Treadmill Calorie Counter

My **new** treadmill gives me a digital read out of the number of calories burned. How accurate can those things be? Rating accuracy on a scale of 1 to 5, 1 being not too accurate and 5 being very accurate...what would you say? It doesn't ask for my height, weight, gender, age, anything like that and I don't use the pulse thingy.
 
I have the same concerns. I have a treadmill and an elliptical, and neither of them allow me to put the info in that you mentioned. Guess you have to spend more than $800 for the elliptical that does that! They are pretty untrue from what I've read. Bummer huh? I WISH I was actually burning 400 calories an hour!
 
Hi, mine overestimates by almost 3fold compared to the calories my heart rate monitor says I am actually burning. The treadmill counter doesn't ask me my height or weight either. It obviously would be more accurate for someone who weighs alot more. You can pick up a good heart rate monior for pretty cheap these days and it will calculate youe calorie expenditure.
 
The estimate of the amount of calories burned per pound of muscle at rest has been significantly dropped over the last two years. Several years ago, muscle was thought to burn about 35-50 calories more than a pound of fat/day at rest. It is now estimated to be only about 5-10 calories more/day at rest. If you added 5lbs of muscle, then you would only be burning about 50 calories/day at rest. But most people who are adding muscle are also losing weight overall and so the extra calorie burn due to muscle is actually minimal. There was a very detailed post on these boards several months ago regarding this issue. I shall try to dig it up for you.
 
Hi, here"s the article in case you couldn't get the link


Art Carey | The myth of muscle as calorie burner

By Art Carey

Inquirer Columnist


Two weeks ago, I introduced you to Greg Ellis, whose new book, Dr. Ellis's Ultimate Diet Secrets (Targeted Body Systems Publishing, $59.95), is to eating and exercising what Moby-Dick is to whaling.

During a power walk, Ellis and I discussed some of the surprising things he's learned over the last 40 years about how the body turns food into energy, muscle and fat.

One of Ellis' favorite sayings is "putting it to the numbers" - his phrase for testing conventional wisdom against scientific fact. By putting it to the numbers, Ellis, 55, who has a doctorate in exercise physiology, has discovered that many accepted truths are myths.

WORK INSTRUCTION =
Continue the forum thread on treadmill calorie counters from the point where it stops.

DATA EXTRACTS =
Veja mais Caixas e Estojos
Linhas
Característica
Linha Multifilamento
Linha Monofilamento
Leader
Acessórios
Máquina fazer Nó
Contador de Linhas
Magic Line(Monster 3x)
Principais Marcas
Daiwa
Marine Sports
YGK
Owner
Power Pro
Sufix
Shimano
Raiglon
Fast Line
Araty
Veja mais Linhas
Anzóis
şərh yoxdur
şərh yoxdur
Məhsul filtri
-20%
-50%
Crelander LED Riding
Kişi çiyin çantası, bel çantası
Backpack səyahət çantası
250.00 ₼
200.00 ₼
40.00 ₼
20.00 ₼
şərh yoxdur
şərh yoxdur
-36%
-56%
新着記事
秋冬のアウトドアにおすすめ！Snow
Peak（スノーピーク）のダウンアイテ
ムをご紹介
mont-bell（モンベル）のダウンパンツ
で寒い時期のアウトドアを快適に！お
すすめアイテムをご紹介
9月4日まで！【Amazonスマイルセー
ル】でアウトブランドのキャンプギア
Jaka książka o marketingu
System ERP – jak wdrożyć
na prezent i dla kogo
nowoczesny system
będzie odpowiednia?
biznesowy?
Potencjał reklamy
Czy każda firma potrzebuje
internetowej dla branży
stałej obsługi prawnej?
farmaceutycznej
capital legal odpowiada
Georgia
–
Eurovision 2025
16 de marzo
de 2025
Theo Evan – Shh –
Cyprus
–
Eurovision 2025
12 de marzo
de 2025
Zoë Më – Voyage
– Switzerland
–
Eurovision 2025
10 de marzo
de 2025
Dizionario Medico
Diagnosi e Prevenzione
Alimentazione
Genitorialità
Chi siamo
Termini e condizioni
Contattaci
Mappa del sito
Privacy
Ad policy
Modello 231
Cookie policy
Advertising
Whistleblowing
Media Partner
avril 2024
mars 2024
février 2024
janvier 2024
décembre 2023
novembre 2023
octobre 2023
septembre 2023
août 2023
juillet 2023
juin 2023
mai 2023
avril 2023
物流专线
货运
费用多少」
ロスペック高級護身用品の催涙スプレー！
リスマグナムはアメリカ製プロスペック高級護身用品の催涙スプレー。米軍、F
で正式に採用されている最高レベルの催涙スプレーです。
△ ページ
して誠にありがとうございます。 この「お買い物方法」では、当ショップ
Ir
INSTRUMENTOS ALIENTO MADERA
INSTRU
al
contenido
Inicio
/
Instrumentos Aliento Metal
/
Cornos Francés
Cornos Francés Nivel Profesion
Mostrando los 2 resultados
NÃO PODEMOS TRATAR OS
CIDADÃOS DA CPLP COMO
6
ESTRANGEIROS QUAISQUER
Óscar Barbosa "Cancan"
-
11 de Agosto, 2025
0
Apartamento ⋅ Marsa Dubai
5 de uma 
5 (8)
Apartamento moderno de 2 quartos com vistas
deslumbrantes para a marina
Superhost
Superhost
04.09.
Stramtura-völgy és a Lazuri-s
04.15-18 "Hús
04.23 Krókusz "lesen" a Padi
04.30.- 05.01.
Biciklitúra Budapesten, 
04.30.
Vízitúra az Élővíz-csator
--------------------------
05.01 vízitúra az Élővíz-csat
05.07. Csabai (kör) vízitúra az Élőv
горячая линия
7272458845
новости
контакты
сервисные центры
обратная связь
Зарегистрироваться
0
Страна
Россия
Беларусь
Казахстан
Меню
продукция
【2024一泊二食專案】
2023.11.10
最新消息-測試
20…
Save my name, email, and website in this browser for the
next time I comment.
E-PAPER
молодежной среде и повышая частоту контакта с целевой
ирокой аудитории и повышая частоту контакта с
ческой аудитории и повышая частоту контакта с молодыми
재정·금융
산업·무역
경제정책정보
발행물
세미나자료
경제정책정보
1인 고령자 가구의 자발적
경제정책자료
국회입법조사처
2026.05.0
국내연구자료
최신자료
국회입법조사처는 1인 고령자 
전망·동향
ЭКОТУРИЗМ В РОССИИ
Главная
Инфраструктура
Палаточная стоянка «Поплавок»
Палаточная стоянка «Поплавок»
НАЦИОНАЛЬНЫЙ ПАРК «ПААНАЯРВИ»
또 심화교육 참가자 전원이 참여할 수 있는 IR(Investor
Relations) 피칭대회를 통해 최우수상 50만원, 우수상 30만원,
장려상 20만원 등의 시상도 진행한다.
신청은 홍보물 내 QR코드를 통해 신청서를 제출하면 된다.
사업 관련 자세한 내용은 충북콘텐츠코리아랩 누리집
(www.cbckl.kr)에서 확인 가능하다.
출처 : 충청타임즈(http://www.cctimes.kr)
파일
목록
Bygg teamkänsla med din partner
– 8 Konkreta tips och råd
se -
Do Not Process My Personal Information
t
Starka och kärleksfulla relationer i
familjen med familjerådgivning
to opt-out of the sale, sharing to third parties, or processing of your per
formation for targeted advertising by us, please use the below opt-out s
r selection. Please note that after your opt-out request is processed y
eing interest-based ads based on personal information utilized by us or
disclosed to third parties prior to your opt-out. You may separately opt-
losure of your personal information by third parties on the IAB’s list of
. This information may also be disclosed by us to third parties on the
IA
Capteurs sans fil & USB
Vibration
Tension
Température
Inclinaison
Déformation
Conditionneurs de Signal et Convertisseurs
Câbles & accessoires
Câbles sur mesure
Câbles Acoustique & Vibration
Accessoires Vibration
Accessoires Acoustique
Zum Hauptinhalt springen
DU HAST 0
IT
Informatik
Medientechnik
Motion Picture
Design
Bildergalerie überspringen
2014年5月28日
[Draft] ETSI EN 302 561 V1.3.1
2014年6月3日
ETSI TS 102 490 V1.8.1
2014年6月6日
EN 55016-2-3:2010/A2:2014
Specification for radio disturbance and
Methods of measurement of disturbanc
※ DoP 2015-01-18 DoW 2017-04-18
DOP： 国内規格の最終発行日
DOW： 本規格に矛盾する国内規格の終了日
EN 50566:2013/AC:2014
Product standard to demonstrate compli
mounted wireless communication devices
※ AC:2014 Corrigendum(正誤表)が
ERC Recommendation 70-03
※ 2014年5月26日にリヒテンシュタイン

ANSWER SPACE =
"People don't do their homework," he gripes. "That's how these myths get started and propagated."

A prime example: If you build more muscle, you'll burn lots of calories.

"This one really irks me," Ellis says. "It's the big one, the great myth."

I confess: It's a myth that I, too, have helped propagate. As faithful readers know, I'm a big booster of resistance training - weight lifting for boys and girls, men and women, people of all ages. In this space and in public presentations, I have sung the benefits of pumping iron, including how it helps control weight.

The conventional wisdom: Muscle is metabolically active. It burns calories even when your body is at rest - 50 to 60 calories a day per pound of muscle. Ergo, if you add a pound of muscle, you can burn an additional 350 calories a week, 1,500 calories a month, 18,000 calories a year - the equivalent of 5 pounds of flesh.

In other words, if you gain a pound of muscle, everything else being equal, you can, in a year, shed 5 pounds of flab.

Trouble is, it ain't so.

"Putting it to the numbers" reveals that resting muscle burns a mere tenth of that - about 5 to 6 calories per pound per day, Ellis says. Since every pound of fat burns 2 calories a day, muscle hardly confers a hefty metabolic advantage - a mere 3 to 4 additional calories per pound.

How does this play out in the real world?

Suppose a woman who weighs 150 pounds begins working out, walking two miles a day, lifting weights three times a week. After six months, she manages to shed 18 pounds of flab and gain 6 pounds of muscle.

To feed that new muscle, her body needs 30 calories of food energy a day (6 pounds x 5 calories = 30). But because she has dropped 18 pounds of fat, her energy needs have also dropped - by 36 calories (18 pounds x 2 calories = 36). Result: Despite all that new muscle, she needs to eat 6 calories a day less to maintain her new weight.

Moreover, adding 6 pounds of muscle is no easy feat. When Ellis was working on his doctorate, doing body-composition studies in the lab, he found that the muscle mass of female bodybuilders, compared with that of untrained women, was greater by only 6 pounds.

"Steroid girls had only 8 to 10 pounds more lean body mass," Ellis says. "I'm talking about hard-core bodybuilding chicks - not someone lifting 5-pound dumbbells, but a gal benching 150, and going at it hard."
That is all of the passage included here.